Jean remembered her hatred of teaching and the misery of that last college year. And she had only known what she hated and not at all what she wanted. What was it that this man wanted so much that the thought of it changed his voice and made him seem suddenly older? She longed to ask, but felt that he had expected her to understand and she did not want to fail him. The next moment he answered it himself.
"Several years ago I mapped out a novel and I've never had time to start it. I can't work sneaking moments. I'd have to have a straight sweep—and so I don't start it. But it gnaws there just the same."
"'Gnaws.' That's exactly what things do when they have no outlet."
He turned quickly. "Do you write, too?"
"No."
"But there's something you want to do. You couldn't understand if there weren't."
Jean shook her head. "It's mostly concerned with not wanting to do things. I have no special talent."
"How do you know? Have you tried anything?"
The irritation at her modesty was flattering. Jean flushed.

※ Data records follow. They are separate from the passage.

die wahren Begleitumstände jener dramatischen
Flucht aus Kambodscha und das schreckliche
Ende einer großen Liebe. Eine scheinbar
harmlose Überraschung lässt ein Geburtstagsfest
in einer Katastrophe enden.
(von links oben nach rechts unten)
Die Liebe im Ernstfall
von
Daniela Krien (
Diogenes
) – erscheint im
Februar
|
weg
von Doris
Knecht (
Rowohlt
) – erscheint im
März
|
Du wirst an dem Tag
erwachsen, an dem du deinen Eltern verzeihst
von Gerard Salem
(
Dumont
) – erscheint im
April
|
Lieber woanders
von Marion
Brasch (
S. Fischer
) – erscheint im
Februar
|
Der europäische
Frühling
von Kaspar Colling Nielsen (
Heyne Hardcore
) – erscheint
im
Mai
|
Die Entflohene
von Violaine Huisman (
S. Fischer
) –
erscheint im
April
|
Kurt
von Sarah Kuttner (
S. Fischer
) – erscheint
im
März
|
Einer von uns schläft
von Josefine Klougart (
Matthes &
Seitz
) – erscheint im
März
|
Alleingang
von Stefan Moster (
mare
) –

"No. But I have no faith in hidden genius. I'm twenty-four, you know, and it would have showed before this."
Herrick felt that she would have confessed to thirty-four just as readily. Her frankness repelled him.

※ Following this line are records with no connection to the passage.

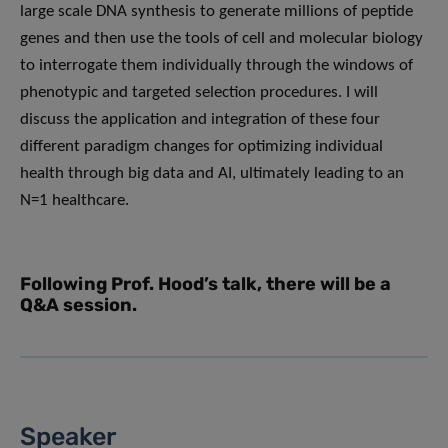
large scale DNA synthesis to generate millions of peptide
genes and then use the tools of cell and molecular biology
to interrogate them individually through the windows of
phenotypic and targeted selection procedures. I will
discuss the application and integration of these four
different paradigm changes for optimizing individual
health through big data and AI, ultimately leading to an
N=1 healthcare.
Following Prof. Hood’s talk, there will be a
Q&A session.
Speaker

"I don't know about that. I don't believe that we all instinctively know what we want to do. Most of us have to live some time and be hurt a lot before we find out very much about ourselves."
"I suppose we do," she said humbly.
Herrick thrilled at the note in Jean's voice. But he went on in the same serious way as if he were being forced almost against his judgment to let Jean into his confidence.
"For years the longing to get things down on paper haunted me, but I only knew that I was miserable and felt stifled. It wasn't till I came to the city, here, that the puzzle suddenly fitted into place." He stopped and made a quick sweeping gesture with both hands. "Wouldn't it be great to get all this, all the heat and noise and mud and life, to get the whole hot, seething pain on paper! God, what a picture!"
Something came into Jean's throat and hurt.
"It would be glorious." She felt that Herrick had been granted a fineness of spiritual vision she could never hope for. It coarsened her that she had seen only the dirt and squalor of the vice, while the man beside her had grasped something beneath that linked it up with reality even as they both knew it, a kind of cosmic unity too finely toned for her ears.
"You must do it. You must. Don't let an impulse like that die. It's worth any sacrifice, anything. Can't you really get at it?"
Herrick looked quickly away. "Perhaps," he said shortly, "some day, if the conditions are right, I may."
He did not take Jean's arm again and in a few moments they came to an old loft building with a dark, yawning entry.
"Here we are." They turned into the blackness, and Jean felt it close about them.